Action item: Select the lines below containing the word "visible".

(Extracted records)

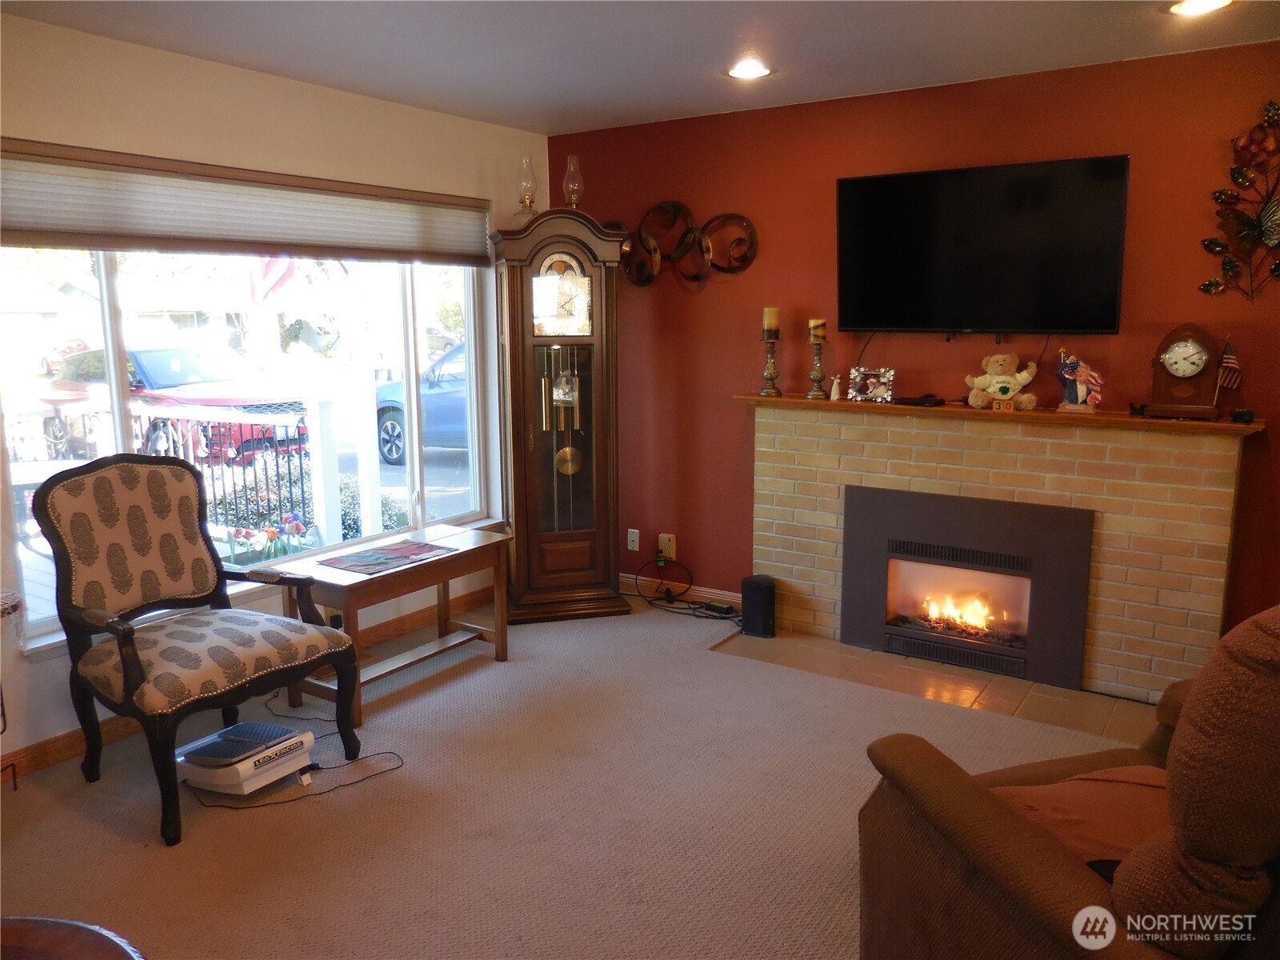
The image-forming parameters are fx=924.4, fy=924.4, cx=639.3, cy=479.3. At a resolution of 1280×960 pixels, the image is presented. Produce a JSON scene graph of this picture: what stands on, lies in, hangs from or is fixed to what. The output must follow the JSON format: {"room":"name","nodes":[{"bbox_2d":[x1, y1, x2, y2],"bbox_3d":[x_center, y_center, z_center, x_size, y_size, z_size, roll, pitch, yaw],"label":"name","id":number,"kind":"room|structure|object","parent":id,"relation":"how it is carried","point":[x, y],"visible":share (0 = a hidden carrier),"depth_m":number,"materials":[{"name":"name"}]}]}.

(End Extracted records)
(Extracted records)

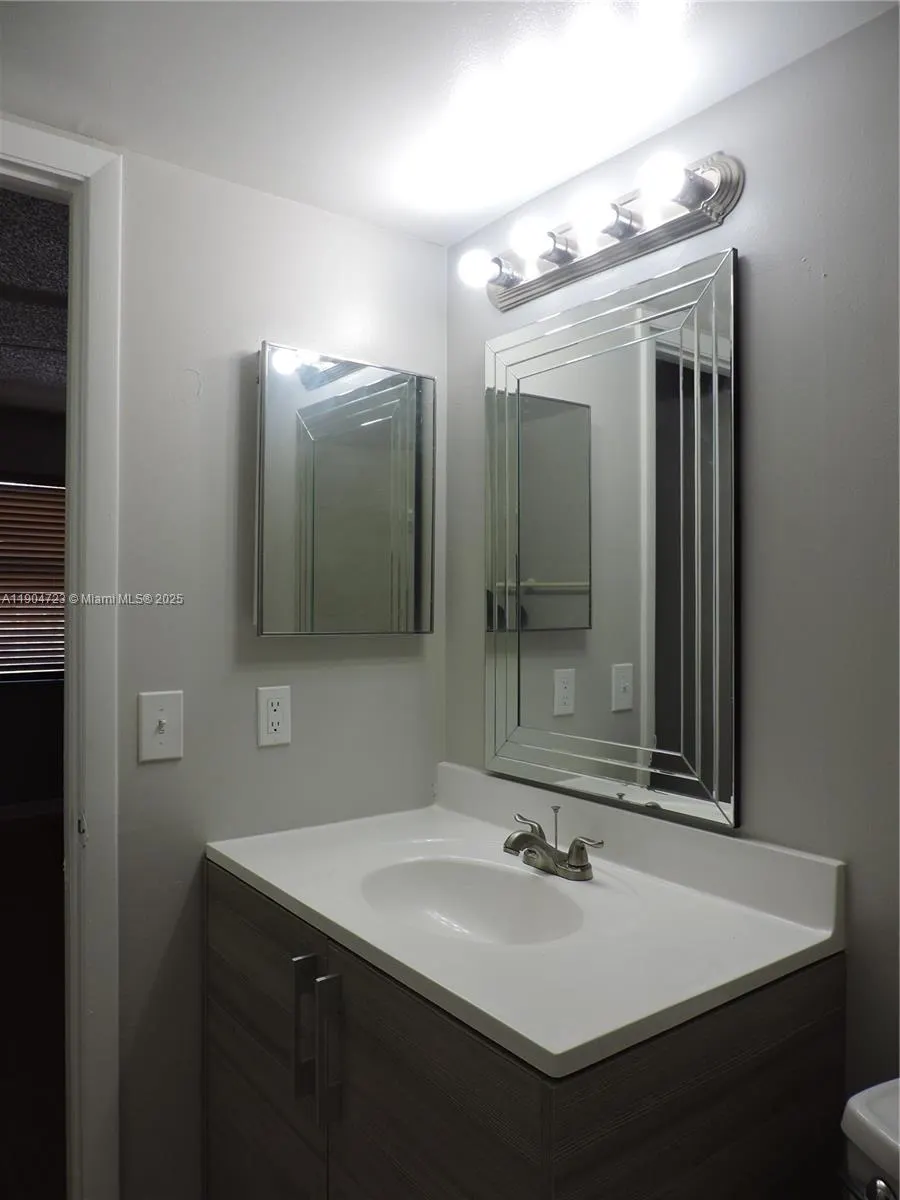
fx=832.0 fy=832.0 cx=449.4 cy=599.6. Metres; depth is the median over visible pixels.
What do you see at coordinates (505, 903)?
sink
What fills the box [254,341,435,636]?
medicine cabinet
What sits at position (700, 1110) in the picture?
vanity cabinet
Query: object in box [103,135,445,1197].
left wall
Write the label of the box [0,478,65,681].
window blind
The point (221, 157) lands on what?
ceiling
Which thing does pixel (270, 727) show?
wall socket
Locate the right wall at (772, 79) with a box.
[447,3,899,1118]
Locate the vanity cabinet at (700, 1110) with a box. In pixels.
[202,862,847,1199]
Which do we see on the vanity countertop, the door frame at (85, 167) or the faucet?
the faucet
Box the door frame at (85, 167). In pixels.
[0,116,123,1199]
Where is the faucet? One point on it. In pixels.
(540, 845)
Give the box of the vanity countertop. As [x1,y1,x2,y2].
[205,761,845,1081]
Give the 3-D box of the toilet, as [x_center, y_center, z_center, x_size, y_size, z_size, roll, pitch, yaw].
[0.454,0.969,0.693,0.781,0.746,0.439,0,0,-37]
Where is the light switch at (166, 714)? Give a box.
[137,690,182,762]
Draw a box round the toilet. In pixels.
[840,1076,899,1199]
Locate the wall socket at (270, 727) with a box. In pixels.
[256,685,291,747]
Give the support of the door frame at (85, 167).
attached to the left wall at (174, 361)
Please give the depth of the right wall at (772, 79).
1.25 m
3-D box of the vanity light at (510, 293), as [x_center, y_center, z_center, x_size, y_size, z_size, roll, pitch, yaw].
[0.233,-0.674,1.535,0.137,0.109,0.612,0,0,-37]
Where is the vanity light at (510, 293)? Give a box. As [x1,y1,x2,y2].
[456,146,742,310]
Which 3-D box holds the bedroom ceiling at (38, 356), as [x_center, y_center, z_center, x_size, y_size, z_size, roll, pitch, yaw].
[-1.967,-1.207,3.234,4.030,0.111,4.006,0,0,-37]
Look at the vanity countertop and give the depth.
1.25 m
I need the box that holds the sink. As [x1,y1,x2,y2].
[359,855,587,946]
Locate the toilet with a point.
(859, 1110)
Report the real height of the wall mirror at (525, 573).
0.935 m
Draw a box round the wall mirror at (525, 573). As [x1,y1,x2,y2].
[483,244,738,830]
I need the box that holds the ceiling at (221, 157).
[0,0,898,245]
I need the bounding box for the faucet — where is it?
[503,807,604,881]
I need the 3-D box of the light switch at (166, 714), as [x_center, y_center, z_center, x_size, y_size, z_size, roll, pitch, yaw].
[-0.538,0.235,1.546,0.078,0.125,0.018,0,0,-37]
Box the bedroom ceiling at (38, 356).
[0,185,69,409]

(End Extracted records)

Answer to the exercise:
The image-forming parameters are fx=924.4, fy=924.4, cx=639.3, cy=479.3. At a resolution of 1280×960 pixels, the image is presented. Produce a JSON scene graph of this picture: what stands on, lies in, hangs from or is fixed to what. The output must follow the JSON format: {"room":"name","nodes":[{"bbox_2d":[x1, y1, x2, y2],"bbox_3d":[x_center, y_center, z_center, x_size, y_size, z_size, roll, pitch, yaw],"label":"name","id":number,"kind":"room|structure|object","parent":id,"relation":"how it is carried","point":[x, y],"visible":share (0 = a hidden carrier),"depth_m":number,"materials":[{"name":"name"}]}]}.
fx=832.0 fy=832.0 cx=449.4 cy=599.6. Metres; depth is the median over visible pixels.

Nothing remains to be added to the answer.